**INPUT RECORDS:**
BEGIN
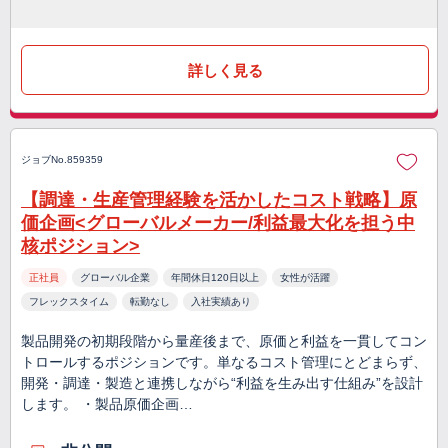
詳しく見る
ジョブNo.859359
【調達・生産管理経験を活かしたコスト戦略】原
価企画<グローバルメーカー/利益最大化を担う中
核ポジション>
正社員
グローバル企業
年間休日120日以上
女性が活躍
フレックスタイム
転勤なし
入社実績あり
製品開発の初期段階から量産後まで、原価と利益を一貫してコン
トロールするポジションです。単なるコスト管理にとどまらず、
開発・調達・製造と連携しながら“利益を生み出す仕組み”を設計
します。 ・製品原価企画…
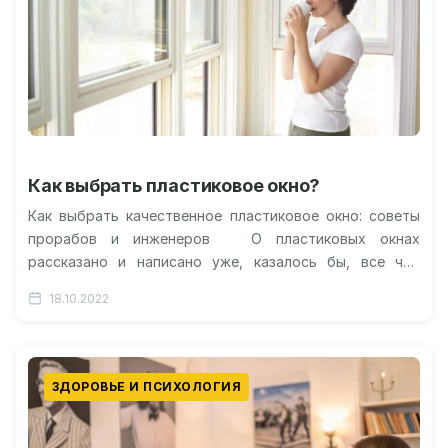
Как выбрать пластиковое окно?
Как выбрать качественное пластиковое окно: советы
прорабов и инженеров О пластиковых окнах
рассказано и написано уже, казалось бы, все что
можно и нужно знать.…
18.10.2022
ЗДОРОВЬЕ И ПСИХОЛОГИЯ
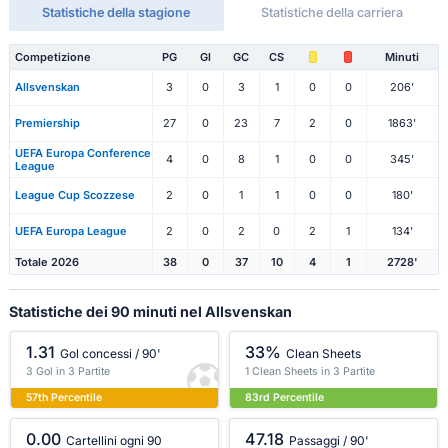
Statistiche della stagione
Statistiche della carriera
Competizione
PG
Gl
GC
CS
Minuti
Allsvenskan
3
0
3
1
0
0
206'
Premiership
27
0
23
7
2
0
1863'
UEFA Europa Conference
4
0
8
1
0
0
345'
League
League Cup Scozzese
2
0
1
1
0
0
180'
UEFA Europa League
2
0
2
0
2
1
134'
Totale 2026
38
0
37
10
4
1
2728'
Statistiche dei 90 minuti nel Allsvenskan
1.31
33%
Gol concessi / 90'
Clean Sheets
3 Gol in 3 Partite
1 Clean Sheets in 3 Partite
57th Percentile
83rd Percentile
0.00
47.18
Cartellini ogni 90
Passaggi / 90'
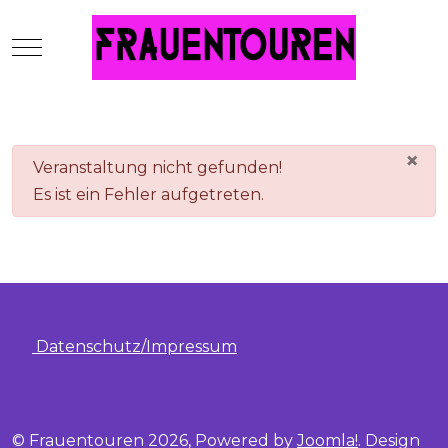
Mobile Menu Toggle
×
danger
Veranstaltung nicht gefunden!
Es ist ein Fehler aufgetreten.
Datenschutz/Impressum
© Frauentouren 2026, Powered by
Joomla!
. Design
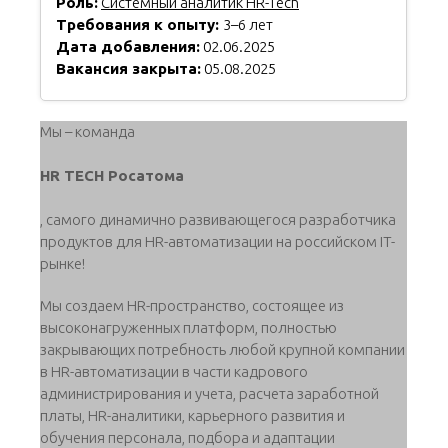
Роль:
Системный аналитик HR-Tech
Требования к опыту:
3–6 лет
Дата добавления:
02.06.2025
Вакансия закрыта:
05.08.2025
Мы – команда
HR TECH Росатома
, самого динамично развивающегося разработчика
продуктов для HR-автоматизации на российском IT-
рынке!
Мы создаем HR-пространство, состоящее из
высоконагруженных платформ, полностью
закрывающих потребность любой крупной компании
в HR-автоматизации в части кадрового
администрирования и учета, расчета заработной
платы, HR-аналитики, карьерного развития и
обучения персонала, подбора и адаптации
END
**INSTRUCTIONS TO FOLLOW:** The answer consists solely of the lines from the one holding "Totale 2026" through the final line of the records, both ends included, each duplicated exactly. Leave images out.

**REPLY:**
Totale 2026
38
0
37
10
4
1
2728'
Statistiche dei 90 minuti nel Allsvenskan
1.31
33%
Gol concessi / 90'
Clean Sheets
3 Gol in 3 Partite
1 Clean Sheets in 3 Partite
57th Percentile
83rd Percentile
0.00
47.18
Cartellini ogni 90
Passaggi / 90'
Mobile Menu Toggle
×
danger
Veranstaltung nicht gefunden!
Es ist ein Fehler aufgetreten.
Datenschutz/Impressum
© Frauentouren 2026, Powered by
Joomla!
. Design
Роль:
Системный аналитик HR-Tech
Требования к опыту:
3–6 лет
Дата добавления:
02.06.2025
Вакансия закрыта:
05.08.2025
Мы – команда
HR TECH Росатома
, самого динамично развивающегося разработчика
продуктов для HR-автоматизации на российском IT-
рынке!
Мы создаем HR-пространство, состоящее из
высоконагруженных платформ, полностью
закрывающих потребность любой крупной компании
в HR-автоматизации в части кадрового
администрирования и учета, расчета заработной
платы, HR-аналитики, карьерного развития и
обучения персонала, подбора и адаптации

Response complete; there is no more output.